# SOURCE DATA
· · · ·
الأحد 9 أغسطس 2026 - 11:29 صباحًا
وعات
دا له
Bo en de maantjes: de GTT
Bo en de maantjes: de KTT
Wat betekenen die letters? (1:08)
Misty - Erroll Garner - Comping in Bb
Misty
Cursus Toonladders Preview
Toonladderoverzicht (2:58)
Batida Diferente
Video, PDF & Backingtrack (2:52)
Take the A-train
· · · ·
# TRY IT
Copy every line of the listing where the word "Misty" appears.

# EXPECTED ANSWER
Misty - Erroll Garner - Comping in Bb
Misty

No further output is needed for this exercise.